Somehow, what makes us who we are is spiritual and something we can never properly say we own or possess: it is a gift, which God is happy to supplement – witness Jesus’ breathing on the disciples today. It is something for which we are ever in debt and for which we can only give thanks.  

So, Jesus breathes on the gathering and commands the disciples to receive the Holy Spirit, adding the words – “If you forgive the sins of any, they are forgiven them; if you retain the sins of any, they are retained.” The words are plain enough. They suggest that the disciples now have the awesome authority to forgive people’s sins, or to refrain from forgiving them. That is to say, the authority that Jesus demonstrated throughout his ministry to forgive sins has been passed on by him to his Church in the world. That is a big deal; it is, as Jesus’ enemies pointed out to him when he forgave sins, a divine prerogative. Still, amazingly, that is what Jesus authorised his disciples to do, and we have continued to do that.

A major part of today’s Gospel deals with Thomas’ disbelief in Jesus’ resurrection. Thomas is a tough customer to convince. The spirit-filled testimony of his fellow disciples does not move him at all, but what does is the reappearance of Jesus a week later, when, right before his eyes, Thomas encounters the risen Jesus. At that point, he has no hesitation declaring Jesus to be his Lord and God. Jesus ticks him off, however, for having to rely on such concrete evidence. The implication is that the testimony of the other disciples – of the Church – should have been sufficient.

In summary, then, what we see in this Gospel is Jesus’ confident launching of the Church. Jesus commissions his disciples to continue the mission that he was sent out; makes them partakers in the same spirit that enabled his mission; gives them the awesome power of forgiving sins, and declares them to be sufficient witnesses to the world. As Christ’s disciples in the world today, this passage from St John’s Gospel ought to give us confidence and hope for the future.
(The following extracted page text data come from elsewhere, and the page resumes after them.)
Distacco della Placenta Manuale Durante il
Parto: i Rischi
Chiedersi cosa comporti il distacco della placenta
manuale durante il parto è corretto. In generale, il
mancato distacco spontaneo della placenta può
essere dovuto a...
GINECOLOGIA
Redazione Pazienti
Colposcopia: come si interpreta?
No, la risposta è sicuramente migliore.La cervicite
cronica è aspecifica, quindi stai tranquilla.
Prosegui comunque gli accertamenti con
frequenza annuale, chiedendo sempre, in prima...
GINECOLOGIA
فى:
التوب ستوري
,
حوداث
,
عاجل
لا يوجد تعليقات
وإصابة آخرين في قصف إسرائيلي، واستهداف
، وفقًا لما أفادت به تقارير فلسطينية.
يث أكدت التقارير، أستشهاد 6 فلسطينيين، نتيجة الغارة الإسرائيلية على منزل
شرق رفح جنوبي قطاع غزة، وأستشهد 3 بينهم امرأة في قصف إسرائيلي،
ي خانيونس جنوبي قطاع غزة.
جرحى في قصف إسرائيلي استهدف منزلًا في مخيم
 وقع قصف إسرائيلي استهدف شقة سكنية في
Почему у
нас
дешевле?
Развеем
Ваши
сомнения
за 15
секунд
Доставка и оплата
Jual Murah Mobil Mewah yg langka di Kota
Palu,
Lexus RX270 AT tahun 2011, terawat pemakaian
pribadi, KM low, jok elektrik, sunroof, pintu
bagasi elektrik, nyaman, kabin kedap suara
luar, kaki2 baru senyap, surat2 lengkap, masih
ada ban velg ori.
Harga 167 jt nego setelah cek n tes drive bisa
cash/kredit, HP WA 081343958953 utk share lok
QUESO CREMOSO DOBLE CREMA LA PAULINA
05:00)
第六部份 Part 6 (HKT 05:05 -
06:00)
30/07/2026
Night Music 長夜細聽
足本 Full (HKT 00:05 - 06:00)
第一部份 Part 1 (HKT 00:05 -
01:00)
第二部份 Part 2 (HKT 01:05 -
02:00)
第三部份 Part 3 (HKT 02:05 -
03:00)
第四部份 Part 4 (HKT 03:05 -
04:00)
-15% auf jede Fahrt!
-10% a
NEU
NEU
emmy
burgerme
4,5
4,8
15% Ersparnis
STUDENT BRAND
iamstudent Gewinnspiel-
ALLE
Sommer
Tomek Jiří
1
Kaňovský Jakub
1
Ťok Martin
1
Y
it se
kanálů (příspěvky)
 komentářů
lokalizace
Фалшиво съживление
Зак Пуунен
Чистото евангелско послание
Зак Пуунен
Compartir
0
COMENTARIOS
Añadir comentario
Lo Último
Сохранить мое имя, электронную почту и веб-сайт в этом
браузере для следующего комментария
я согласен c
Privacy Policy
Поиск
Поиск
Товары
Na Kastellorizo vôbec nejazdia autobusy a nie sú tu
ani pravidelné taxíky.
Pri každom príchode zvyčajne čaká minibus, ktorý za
Like the disciples in Jerusalem, on the original Easter evening, we can often feel overwhelmed by what is taking place around us…We need Jesus to step into our lives, declare peace and calm our storms. And when he does come, as he will, we have to accept the Spirit he breathes into us as a community of faith and have confidence that together, as a reconciling, forgiving community,we can navigate our way through the complex issues that confront us all today.